The importance of continuity with the past cannot be doubted, but the court must recognize the importance of rendering justice in this case by appreciating the “equity” factors that enter into it, as opposed to mechanical manipulation of legal concepts.

The defenses based upon the Statute of Frauds are insufficient. There is a patent distinction between express trusts created by agreement of the parties and a trust impressed by the court to prevent a wrong. If the legalistic formalities of the former were to be forcibly imposed on the latter, they would serve only to destroy the equity jurisdiction so very vital to this type of case. The court cannot accept the suggestion that the Legislature intended to outlaw the very fundamental relief afforded by impressing a trust upon assets in the hands of a culpable party. The amendments in 1933 to section 31 of the Personal Property .Law were enacted to prevent assertions of oral claims. However, such claims, though oral, which arise out of promises made to induce the promisee to part with his property so that the retention of the property in violation of the promise results in an unjust enrichment, are not within the purview of the statute.

There remains for consideration, the application made to strike out the testimony of the attorney witness. Mr. Ernst testified that he acted as attorney for both Mr. and Mrs. Oursler, when his office prepared reciprocal wills for them. The conversations he testified to were had with him by both parties in connection with the undertaking in which they were commonly engaged.

The motion made by the defendants to strike out the testimony of plaintiffs’ witness Morris Ernst and his associates or employees is denied. Mr. Ernst is the attorney who prepared the reciprocal wills of Mr. Oursler and his wife, Grace. He acted for both parties in this transaction and the conversations to which he testified were had with him by both parties in connection with the undertaking in which they were commonly *659engaged. This attorney, who prepared the mutual wills, .was a competent witness to prove the statements of these clients concerning their mutual undertaking. It has frequently been held that the privilege secured by the rule enunciated in section 353 of the Civil Practice Act (formerly Code Civ. Pro., § 835) does not apply to a case where two or more person consult an attorney for their mutual benefit, that it cannot be invoked in any litigation which may thereafter arise between such persons or their descendants, but may be in any litigation between them and strangers (Wallace v. Wallace, 216 N.Y. 28).

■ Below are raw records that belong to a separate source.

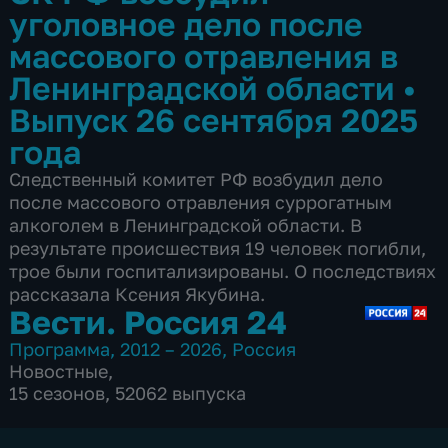
уголовное дело после
массового отравления в
Ленинградской области
•
Выпуск 26 сентября 2025
года
Следственный комитет РФ возбудил дело
после массового отравления суррогатным
алкоголем в Ленинградской области. В
результате происшествия 19 человек погибли,
трое были госпитализированы. О последствиях
рассказала Ксения Якубина.
Вести. Россия 24
Программа
,
2012 – 2026
,
Россия
Новостные
,
15 сезонов, 52062 выпуска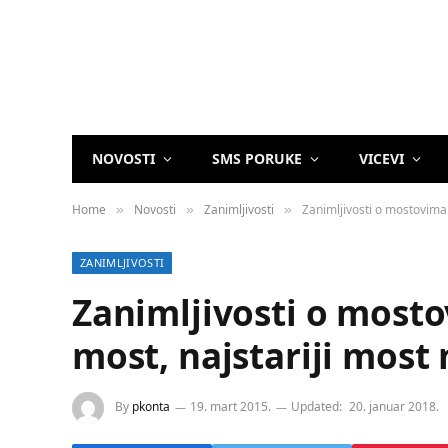
NOVOSTI
SMS PORUKE
VICEVI
Home
Novosti
Zanimljivosti
Zanimljivosti o mostovima (
»
»
»
ZANIMLJIVOSTI
Zanimljivosti o mosto
most, najstariji most 
By
pkonta
19. mart 2015.
Updated:
20. januar 2018.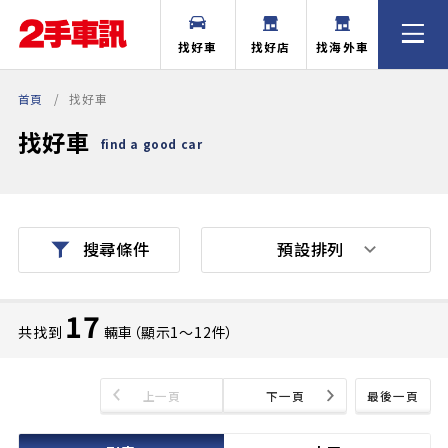
找好車
找好店
找海外車
首頁
找好車
找好車
find a good car
預設排列
搜尋條件
17
共找到
輛車（顯示1〜12件）
上一頁
下一頁
最後一頁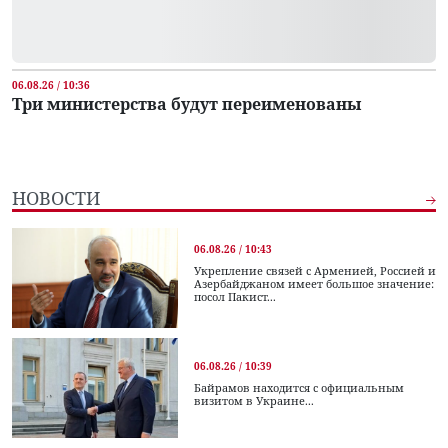
06.08.26 / 10:36
Три министерства будут переименованы
НОВОСТИ
06.08.26 / 10:43
Укрепление связей с Арменией, Россией и
Азербайджаном имеет большое значение:
посол Пакист...
06.08.26 / 10:39
Байрамов находится с официальным
визитом в Украине...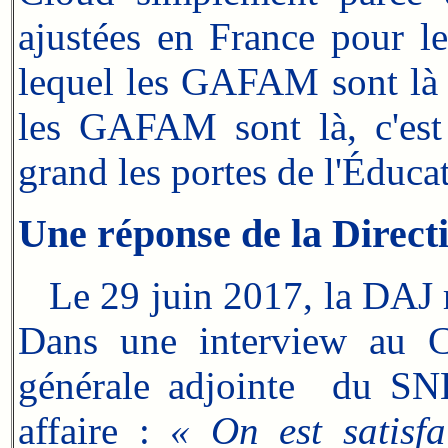
ajustées en France pour le
lequel les GAFAM sont là e
les GAFAM sont là, c'est 
grand les portes de l'Éduca
Une réponse de la Direct
Le 29 juin 2017, la DAJ 
Dans une interview au Ca
générale adjointe du SNE
affaire :
« On est satisfa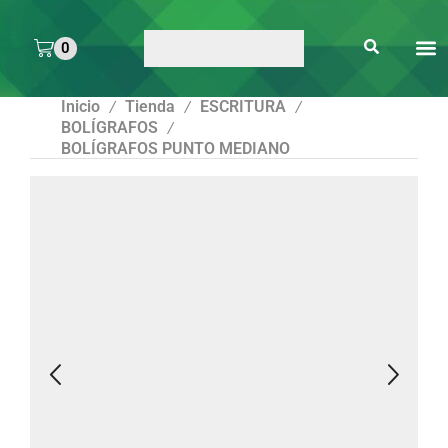
0
ARTE 
PEGAMENTOS Y
ENMICA
ARTÍCULOS DE S
Inicio
Tienda
ESCRITURA
/
/
/
BOLÍGRAFOS
/
BOLÍGRAFOS PUNTO MEDIANO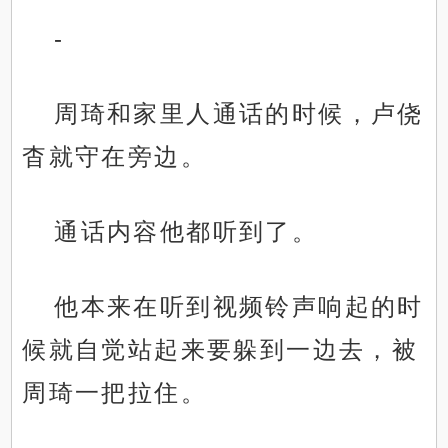
-
周琦和家里人通话的时候，卢侥
杳就守在旁边。
通话内容他都听到了。
他本来在听到视频铃声响起的时
候就自觉站起来要躲到一边去，被
周琦一把拉住。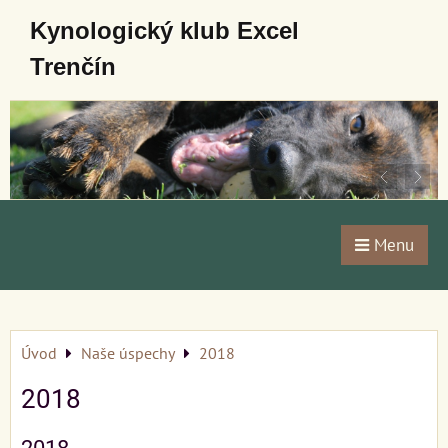
Kynologický klub Excel
Trenčín
Menu
Úvod
Naše úspechy
2018
2018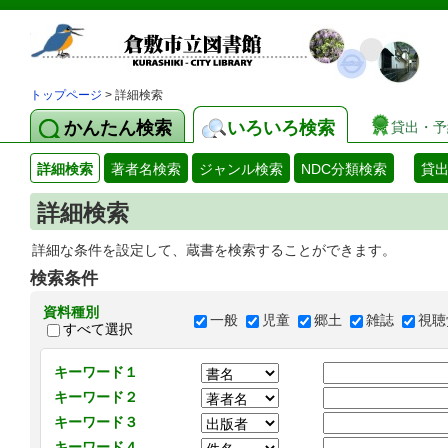
トップページ
> 詳細検索
かんたん検索
いろいろ検索
貸出・予
詳細検索
著者名検索
ジャンル検索
NDC分類検索
貸
詳細検索
詳細な条件を設定して、蔵書を検索することができます。
検索条件
資料種別
一般
児童
郷土
雑誌
視聴
すべて選択
キーワード１
キーワード２
キーワード３
キーワード４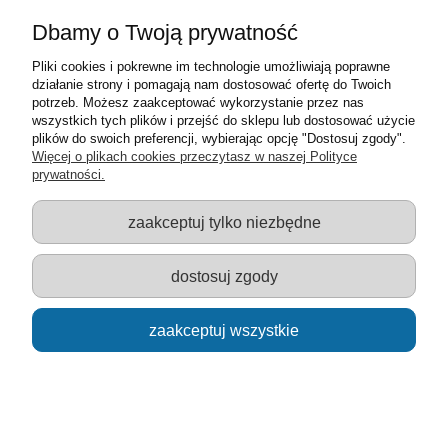
powiadom o dostępności
Dbamy o Twoją prywatność
Pliki cookies i pokrewne im technologie umożliwiają poprawne
działanie strony i pomagają nam dostosować ofertę do Twoich
potrzeb. Możesz zaakceptować wykorzystanie przez nas
wszystkich tych plików i przejść do sklepu lub dostosować użycie
plików do swoich preferencji, wybierając opcję "Dostosuj zgody".
Więcej o plikach cookies przeczytasz w naszej Polityce
prywatności.
zaakceptuj tylko niezbędne
dostosuj zgody
zaakceptuj wszystkie
pluszowy miś Gryzzly 15cm - WWF Plush
59,00 zł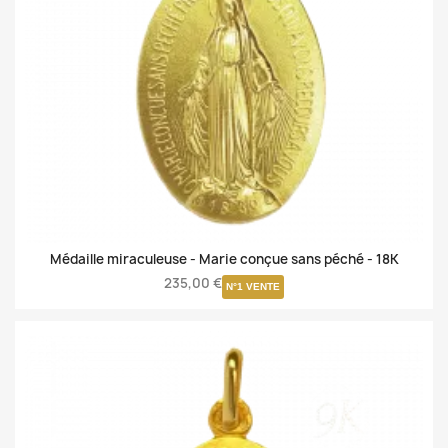
Médaille miraculeuse - Marie conçue sans péché -
18K
235,00 €
N°1 VENTE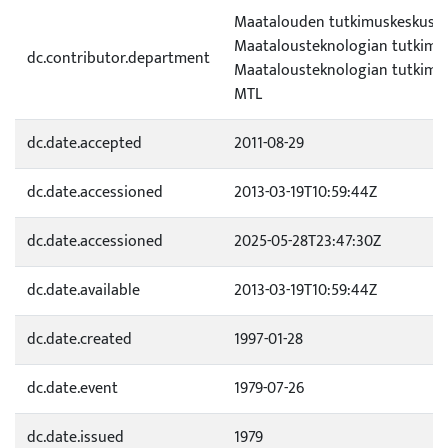
Maatalouden tutkimuskeskus (
Maatalousteknologian tutkimus
dc.contributor.department
Maatalousteknologian tutkimus
MTL
dc.date.accepted
2011-08-29
dc.date.accessioned
2013-03-19T10:59:44Z
dc.date.accessioned
2025-05-28T23:47:30Z
dc.date.available
2013-03-19T10:59:44Z
dc.date.created
1997-01-28
dc.date.event
1979-07-26
dc.date.issued
1979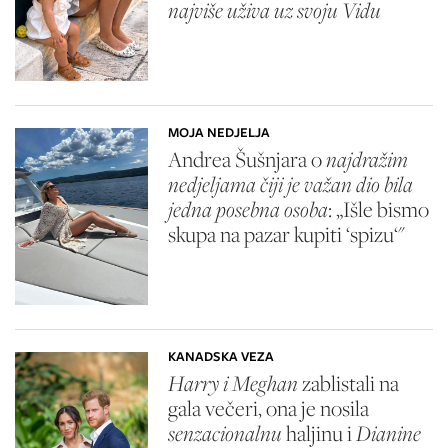
najviše uživa uz svoju Vidu
MOJA NEDJELJA
Andrea Šušnjara o
najdražim
nedjeljama čiji je važan dio bila
jedna posebna osoba
: „Išle bismo
skupa na pazar kupiti ‘spizu‘"
KANADSKA VEZA
Harry i Meghan
zablistali na
gala večeri, ona je nosila
senzacionalnu
haljinu i
Dianine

All other motions on which decision was reserved are denied with appropriate exceptions.

The plaintiffs have established clearly their right to the relief demanded in this action and judgment is accordingly awarded in their favor.

The foregoing constitutes the decision of the court as required by the provisions of section 440 of the Civil Practice Act. Settle final judgment awarding to the plaintiffs the relief demanded in their complaint.